(RECORDS PROVIDED)

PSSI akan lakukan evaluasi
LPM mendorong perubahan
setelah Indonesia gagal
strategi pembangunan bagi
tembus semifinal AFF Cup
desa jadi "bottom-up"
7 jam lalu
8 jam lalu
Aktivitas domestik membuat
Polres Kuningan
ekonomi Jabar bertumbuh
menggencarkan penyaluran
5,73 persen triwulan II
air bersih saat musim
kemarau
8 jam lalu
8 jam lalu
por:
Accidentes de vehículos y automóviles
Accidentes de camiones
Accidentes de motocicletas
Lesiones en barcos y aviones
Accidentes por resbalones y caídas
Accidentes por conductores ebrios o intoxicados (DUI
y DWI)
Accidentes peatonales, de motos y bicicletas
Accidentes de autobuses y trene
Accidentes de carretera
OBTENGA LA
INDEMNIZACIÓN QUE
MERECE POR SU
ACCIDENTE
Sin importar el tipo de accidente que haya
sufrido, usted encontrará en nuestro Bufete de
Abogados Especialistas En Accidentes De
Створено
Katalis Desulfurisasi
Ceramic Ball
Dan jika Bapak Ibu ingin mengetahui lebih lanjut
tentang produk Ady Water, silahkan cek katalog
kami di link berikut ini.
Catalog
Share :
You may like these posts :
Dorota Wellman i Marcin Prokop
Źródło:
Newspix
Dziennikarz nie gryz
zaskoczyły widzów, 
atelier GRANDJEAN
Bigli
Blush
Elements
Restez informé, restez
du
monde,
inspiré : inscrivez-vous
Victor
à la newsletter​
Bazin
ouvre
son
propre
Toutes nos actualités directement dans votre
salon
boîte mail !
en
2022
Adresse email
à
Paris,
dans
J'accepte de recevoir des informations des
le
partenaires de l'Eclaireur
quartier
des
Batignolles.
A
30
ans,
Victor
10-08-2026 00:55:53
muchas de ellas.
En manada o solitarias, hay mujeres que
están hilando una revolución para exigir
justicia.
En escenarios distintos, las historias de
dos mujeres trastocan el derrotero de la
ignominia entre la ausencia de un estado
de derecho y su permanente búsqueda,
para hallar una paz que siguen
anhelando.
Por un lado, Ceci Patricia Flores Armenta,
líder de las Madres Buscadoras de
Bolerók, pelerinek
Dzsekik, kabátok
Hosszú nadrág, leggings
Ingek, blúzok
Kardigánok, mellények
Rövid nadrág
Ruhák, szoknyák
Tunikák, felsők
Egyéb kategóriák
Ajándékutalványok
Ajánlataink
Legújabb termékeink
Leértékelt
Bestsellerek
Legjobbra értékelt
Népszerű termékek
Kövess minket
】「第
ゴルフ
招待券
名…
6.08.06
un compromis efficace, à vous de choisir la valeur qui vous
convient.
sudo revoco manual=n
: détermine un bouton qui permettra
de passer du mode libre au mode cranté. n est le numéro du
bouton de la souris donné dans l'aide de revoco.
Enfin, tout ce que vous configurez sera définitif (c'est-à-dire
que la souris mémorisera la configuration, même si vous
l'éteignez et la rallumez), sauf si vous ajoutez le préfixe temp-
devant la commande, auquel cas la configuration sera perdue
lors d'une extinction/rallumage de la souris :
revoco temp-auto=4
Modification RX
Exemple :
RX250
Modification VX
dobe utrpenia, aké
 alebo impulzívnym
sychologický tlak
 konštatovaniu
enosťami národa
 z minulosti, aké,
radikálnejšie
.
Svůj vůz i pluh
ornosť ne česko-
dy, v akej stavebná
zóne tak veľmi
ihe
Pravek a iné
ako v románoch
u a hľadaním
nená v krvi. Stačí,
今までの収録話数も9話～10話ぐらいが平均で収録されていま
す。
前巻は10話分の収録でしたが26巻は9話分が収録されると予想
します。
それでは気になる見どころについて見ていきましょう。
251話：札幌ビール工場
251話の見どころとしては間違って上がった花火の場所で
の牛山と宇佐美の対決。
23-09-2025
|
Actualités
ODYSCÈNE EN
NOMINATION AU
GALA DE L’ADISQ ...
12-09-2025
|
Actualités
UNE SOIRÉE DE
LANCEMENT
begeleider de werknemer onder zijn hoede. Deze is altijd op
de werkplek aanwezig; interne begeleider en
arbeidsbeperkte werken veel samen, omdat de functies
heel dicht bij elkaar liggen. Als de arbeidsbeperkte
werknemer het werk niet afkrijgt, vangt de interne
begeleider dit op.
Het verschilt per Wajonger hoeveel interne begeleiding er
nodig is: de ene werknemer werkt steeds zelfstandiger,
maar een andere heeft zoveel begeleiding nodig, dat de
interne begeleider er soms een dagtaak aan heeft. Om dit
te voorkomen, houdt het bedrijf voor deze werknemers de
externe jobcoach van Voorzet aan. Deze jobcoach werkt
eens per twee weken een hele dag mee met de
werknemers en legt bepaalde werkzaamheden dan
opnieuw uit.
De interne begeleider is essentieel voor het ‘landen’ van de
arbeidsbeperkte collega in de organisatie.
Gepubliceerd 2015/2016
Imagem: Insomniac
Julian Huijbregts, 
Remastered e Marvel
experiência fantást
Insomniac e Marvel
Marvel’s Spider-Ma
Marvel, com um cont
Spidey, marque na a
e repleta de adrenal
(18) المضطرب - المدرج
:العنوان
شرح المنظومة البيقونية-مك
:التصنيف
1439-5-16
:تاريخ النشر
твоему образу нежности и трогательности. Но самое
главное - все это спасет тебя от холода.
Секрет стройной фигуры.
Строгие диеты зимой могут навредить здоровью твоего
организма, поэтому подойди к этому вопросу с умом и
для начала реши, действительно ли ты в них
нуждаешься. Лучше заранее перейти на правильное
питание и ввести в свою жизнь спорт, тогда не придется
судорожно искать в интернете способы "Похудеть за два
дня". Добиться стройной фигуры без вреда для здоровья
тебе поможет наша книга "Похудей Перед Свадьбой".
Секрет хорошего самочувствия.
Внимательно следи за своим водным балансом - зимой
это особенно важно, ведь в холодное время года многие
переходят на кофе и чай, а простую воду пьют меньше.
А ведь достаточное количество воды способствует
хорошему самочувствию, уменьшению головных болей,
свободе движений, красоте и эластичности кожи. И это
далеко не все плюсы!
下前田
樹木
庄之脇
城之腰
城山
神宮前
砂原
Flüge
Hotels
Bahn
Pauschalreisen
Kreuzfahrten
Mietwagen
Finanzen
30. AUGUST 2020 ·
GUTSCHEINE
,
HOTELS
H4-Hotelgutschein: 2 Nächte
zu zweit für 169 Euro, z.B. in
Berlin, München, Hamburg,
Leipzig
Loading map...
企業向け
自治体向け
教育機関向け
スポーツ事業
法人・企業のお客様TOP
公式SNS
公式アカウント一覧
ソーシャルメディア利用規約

(End RECORDS PROVIDED)

**ABOUT THIS TASK:** Rewrite the rows above, from the first line through the line containing "líder de las Madres Buscadoras de", as a Markdown table with the columns Number and Text line, leaving out blank lines.

**EXPECTED ANSWER:**
| Number | Text line |
|---|---|
| 1 | PSSI akan lakukan evaluasi |
| 2 | LPM mendorong perubahan |
| 3 | setelah Indonesia gagal |
| 4 | strategi pembangunan bagi |
| 5 | tembus semifinal AFF Cup |
| 6 | desa jadi "bottom-up" |
| 7 | 7 jam lalu |
| 8 | 8 jam lalu |
| 9 | Aktivitas domestik membuat |
| 10 | Polres Kuningan |
| 11 | ekonomi Jabar bertumbuh |
| 12 | menggencarkan penyaluran |
| 13 | 5,73 persen triwulan II |
| 14 | air bersih saat musim |
| 15 | kemarau |
| 16 | 8 jam lalu |
| 17 | 8 jam lalu |
| 18 | por: |
| 19 | Accidentes de vehículos y automóviles |
| 20 | Accidentes de camiones |
| 21 | Accidentes de motocicletas |
| 22 | Lesiones en barcos y aviones |
| 23 | Accidentes por resbalones y caídas |
| 24 | Accidentes por conductores ebrios o intoxicados (DUI |
| 25 | y DWI) |
| 26 | Accidentes peatonales, de motos y bicicletas |
| 27 | Accidentes de autobuses y trene |
| 28 | Accidentes de carretera |
| 29 | OBTENGA LA |
| 30 | INDEMNIZACIÓN QUE |
| 31 | MERECE POR SU |
| 32 | ACCIDENTE |
| 33 | Sin importar el tipo de accidente que haya |
| 34 | sufrido, usted encontrará en nuestro Bufete de |
| 35 | Abogados Especialistas En Accidentes De |
| 36 | Створено |
| 37 | Katalis Desulfurisasi |
| 38 | Ceramic Ball |
| 39 | Dan jika Bapak Ibu ingin mengetahui lebih lanjut |
| 40 | tentang produk Ady Water, silahkan cek katalog |
| 41 | kami di link berikut ini. |
| 42 | Catalog |
| 43 | Share : |
| 44 | You may like these posts : |
| 45 | Dorota Wellman i Marcin Prokop |
| 46 | Źródło: |
| 47 | Newspix |
| 48 | Dziennikarz nie gryz |
| 49 | zaskoczyły widzów,  |
| 50 | atelier GRANDJEAN |
| 51 | Bigli |
| 52 | Blush |
| 53 | Elements |
| 54 | Restez informé, restez |
| 55 | du |
| 56 | monde, |
| 57 | inspiré : inscrivez-vous |
| 58 | Victor |
| 59 | à la newsletter​ |
| 60 | Bazin |
| 61 | ouvre |
| 62 | son |
| 63 | propre |
| 64 | Toutes nos actualités directement dans votre |
| 65 | salon |
| 66 | boîte mail ! |
| 67 | en |
| 68 | 2022 |
| 69 | Adresse email |
| 70 | à |
| 71 | Paris, |
| 72 | dans |
| 73 | J'accepte de recevoir des informations des |
| 74 | le |
| 75 | partenaires de l'Eclaireur |
| 76 | quartier |
| 77 | des |
| 78 | Batignolles. |
| 79 | A |
| 80 | 30 |
| 81 | ans, |
| 82 | Victor |
| 83 | 10-08-2026 00:55:53 |
| 84 | muchas de ellas. |
| 85 | En manada o solitarias, hay mujeres que |
| 86 | están hilando una revolución para exigir |
| 87 | justicia. |
| 88 | En escenarios distintos, las historias de |
| 89 | dos mujeres trastocan el derrotero de la |
| 90 | ignominia entre la ausencia de un estado |
| 91 | de derecho y su permanente búsqueda, |
| 92 | para hallar una paz que siguen |
| 93 | anhelando. |
| 94 | Por un lado, Ceci Patricia Flores Armenta, |
| 95 | líder de las Madres Buscadoras de |